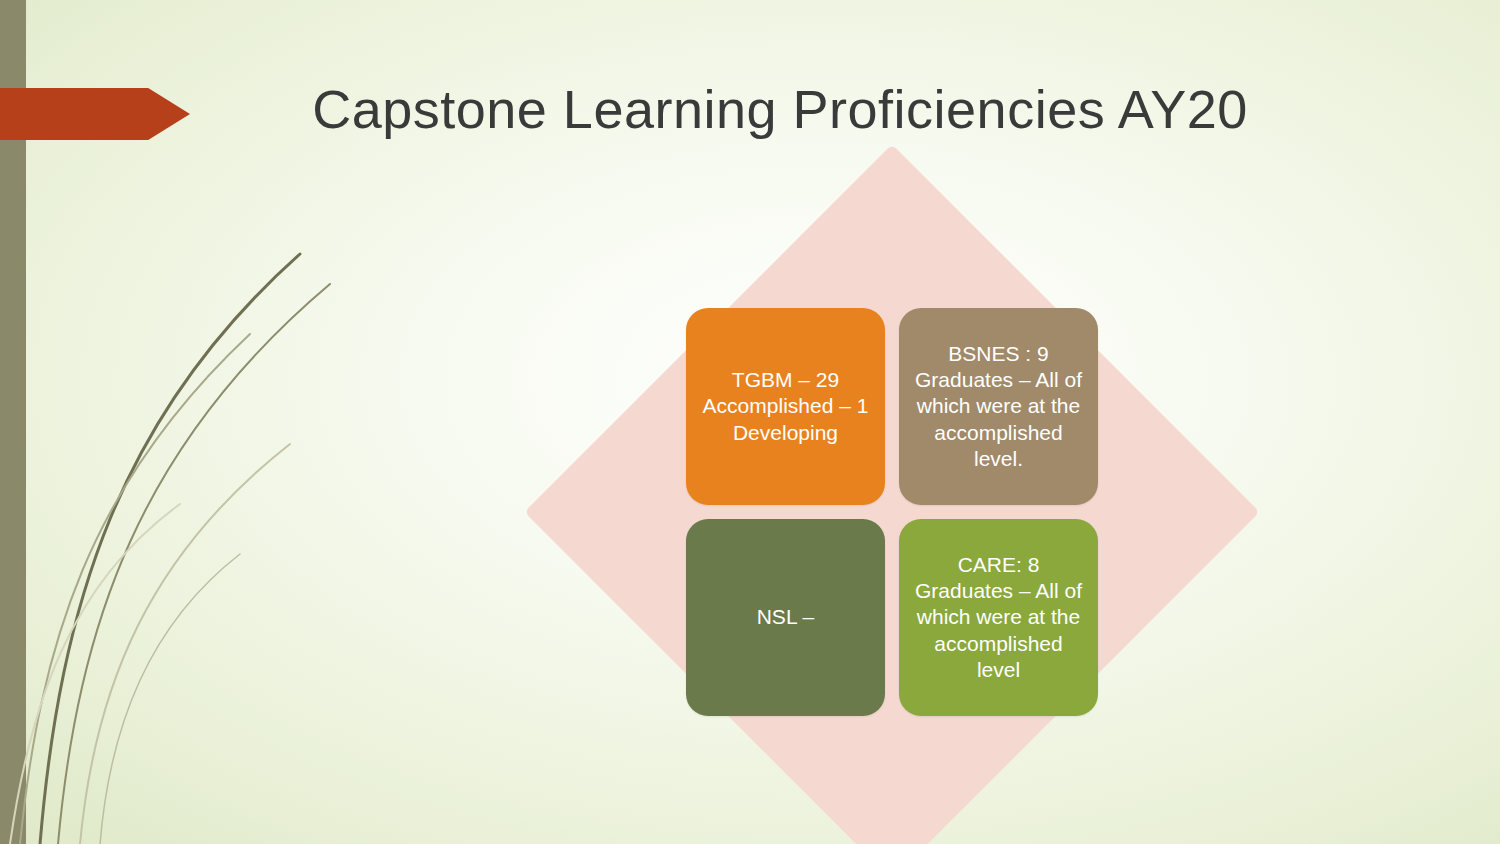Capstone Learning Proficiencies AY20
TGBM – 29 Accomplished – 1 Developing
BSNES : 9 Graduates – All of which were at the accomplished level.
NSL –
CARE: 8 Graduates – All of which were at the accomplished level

☆ ☆ ☆ ☆ ☆

EXERCISE DETAILS:
Return exactly the lines of the listing that run from the one containing "BSNES : 9 Graduates" through the last, and no others.

EXERCISE SOLUTION:
BSNES : 9 Graduates – All of which were at the accomplished level.
NSL –
CARE: 8 Graduates – All of which were at the accomplished level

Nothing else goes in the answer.